The Issuer was required to use a significant portion of its available accounting
resources to address these issues and, as a result, was unable to provide its
independent auditors with the Financial Statements and other financial
information within sufficient time to allow its independent auditor to complete
its audit of the Financial Statements within the requisite 90 days after the end
of the Issuer's fiscal year.
-2-
<PAGE>
PART IV
OTHER INFORMATION
(1) Name and telephone number of person to contact in regard to this
notification
WALLACE E. CHRISTNER (202) 962-4988
- --------------------------------------------------------------------------------
(Name) (Area Code) (Telephone Number)
(2) Have all other periodic reports required under Section 13 or 15(d)
of the Securities Exchange Act of 1934 or Section 30 of the Investment Company
Act of 1940 during the preceding 12 months or for such shorter period that the
registrant was required to file such report(s) been filed? If the answer is no,
identify report(s). /x/ Yes / / No
(3) Is it anticipated that any significant change in results of
operations from the corresponding period for the last fiscal year will be
reflected by the earnings statements to be included in the subject report or
portion thereof? /x/ Yes / / No
If so: attach an explanation of the anticipated change, both
narratively and quantitatively, and, if appropriate, state the reasons why a
reasonable estimate of the results cannot be made.
DUNN COMPUTER CORPORATION
- --------------------------------------------------------------------------------
(Name of Registrant as Specified in Charter)

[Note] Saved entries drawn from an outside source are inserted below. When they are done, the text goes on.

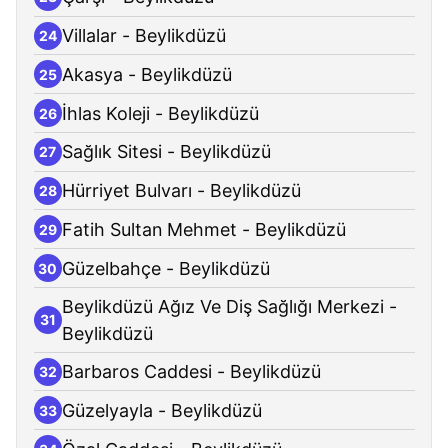
Villalar - Beylikdüzü
24
Akasya - Beylikdüzü
25
İhlas Koleji - Beylikdüzü
26
Sağlık Sitesi - Beylikdüzü
27
Hürriyet Bulvarı - Beylikdüzü
28
Fatih Sultan Mehmet - Beylikdüzü
29
Güzelbahçe - Beylikdüzü
30
Beylikdüzü Ağız Ve Diş Sağlığı Merkezi -
31
Beylikdüzü
Barbaros Caddesi - Beylikdüzü
32
Güzelyayla - Beylikdüzü
33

Has caused this notification to be signed on its behalf by the undersigned
thereunto duly authorized.
Date FEBRUARY 1, 1999 By: /s/ John D. Vazzana
---------------------- -----------------------------------------
John D. Vazzana
Chief Financial Officer
INSTRUCTION. The form may be signed by an executive officer of the
registrant or by any other duly authorized representative. The name and
title of the person signing the form shall be typed or printed beneath the
signature. If the statement is signed on behalf of the registrant by an
authorized representative (other than an executive officer), evidence of
the representative's authority to sign on behalf of the registrant shall be
filed with the form.
-3-
<PAGE>
Securities and Exchange Commission
Form 12-25
Commission File No. 0-24015
Notification of Late Filing
Attachment for Part IV (3) Other Information
The Company anticipates that both the revenues and expenses to be reflected
on its year-end financial statements for its fiscal year ended October 31,
1998 ("fiscal 1998") will be significantly greater than such items were
reported for the fiscal year ended October 31, 1997. The increase in revenue
and expenses are directly related to the Company's acquisition of
International Data Products, Corp. ("IDP") and IDP's affiliate, Puerto Rico
Industrial Manufacturing Operations, Corp. ("PRIMO") in the second quarter of
fiscal 1998. The acquisition of IDP and PRIMO by the Company has tripled the
volume of the Company's business and, consequently, both revenues and
operating expenses were significantly increased. The Company estimates that
it will report net revenues for fiscal 1998 of approximately $66.9 million
and net income of approximately $900,000.